# Breeding award



## 85RBPBRO (Apr 5, 2005)

How do I get a breeding award? Do I just need proof my p's are breeding?


----------



## Piraya33 (May 26, 2005)

I think you have to successfully breed them and then prove that you kept the fry alive for a minimum of 6 months. Someone correct me if I am wrong. Mine breed to, but I didn't have the time and only kept my fry for like 4 months.


----------



## oscared15 (Feb 3, 2006)

off topic but 85RBPBRO where in se pa are you, i'm in newtown square


----------



## 85RBPBRO (Apr 5, 2005)

Downingtown/exton area.

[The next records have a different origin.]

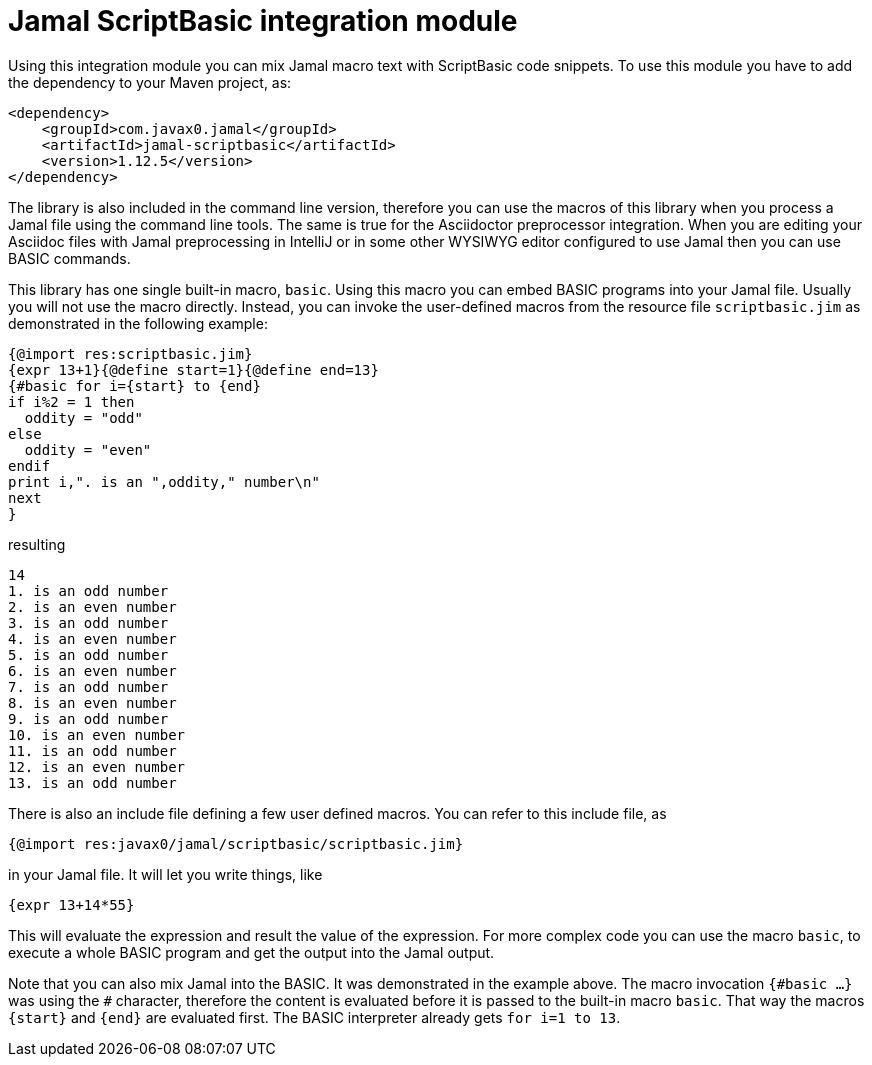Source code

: = Jamal ScriptBasic integration module


Using this integration module you can mix Jamal macro text with ScriptBasic code snippets.
To use this module you have to add the dependency to your Maven project, as:


[source,xml]
----
<dependency>
    <groupId>com.javax0.jamal</groupId>
    <artifactId>jamal-scriptbasic</artifactId>
    <version>1.12.5</version>
</dependency>

----

The library is also included in the command line version, therefore you can use the macros of this library when you process a Jamal file using the command line tools.
The same is true for the Asciidoctor preprocessor integration.
When you are editing your Asciidoc files with Jamal preprocessing in IntelliJ or in some other WYSIWYG editor configured to use Jamal then you can use BASIC commands.

This library has one single built-in macro, `basic`.
Using this macro you can embed BASIC programs into your Jamal file.
Usually you will not use the macro directly.
Instead, you can invoke the user-defined macros from the resource file `scriptbasic.jim` as demonstrated in the following example:




[source]
----
{@import res:scriptbasic.jim}
{expr 13+1}{@define start=1}{@define end=13}
{#basic for i={start} to {end}
if i%2 = 1 then
  oddity = "odd"
else
  oddity = "even"
endif
print i,". is an ",oddity," number\n"
next
}

----
resulting

[source]
----
14
1. is an odd number
2. is an even number
3. is an odd number
4. is an even number
5. is an odd number
6. is an even number
7. is an odd number
8. is an even number
9. is an odd number
10. is an even number
11. is an odd number
12. is an even number
13. is an odd number


----

There is also an include file defining a few user defined macros.
You can refer to this include file, as

[source]
----
{@import res:javax0/jamal/scriptbasic/scriptbasic.jim}
----

in your Jamal file. It will let you write things, like

----
{expr 13+14*55}
----

This will evaluate the expression and result the value of the expression.
For more complex code you can use the macro `basic`, to execute a whole BASIC program and get the output into the Jamal output.

Note that you can also mix Jamal into the BASIC.
It was demonstrated in the example above.
The macro invocation `{\#basic ...}` was using the `#` character, therefore the content is evaluated before it is passed to the built-in macro `basic`.
That way the macros `{start}` and `{end}` are evaluated first.
The BASIC interpreter already gets `for i=1 to 13`.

Your lucky you have a shorter ride to worldwide aquariums



Piraya33 said:


> I think you have to successfully breed them and then prove that you kept the fry alive for a minimum of 6 months. Someone correct me if I am wrong. Mine breed to, but I didn't have the time and only kept my fry for like 4 months.


Thanks, I quess i can raise a few in my empty 30. It would be cool to watch them grow for awhile.


----------



## furious piranha (Mar 22, 2005)

^^ i live 5 minutes from worldwide aquariuums


----------



## HOLLYWOOD (Feb 6, 2003)

Piranha Breeding Award its under Piranha breeding Reward (typo)


----------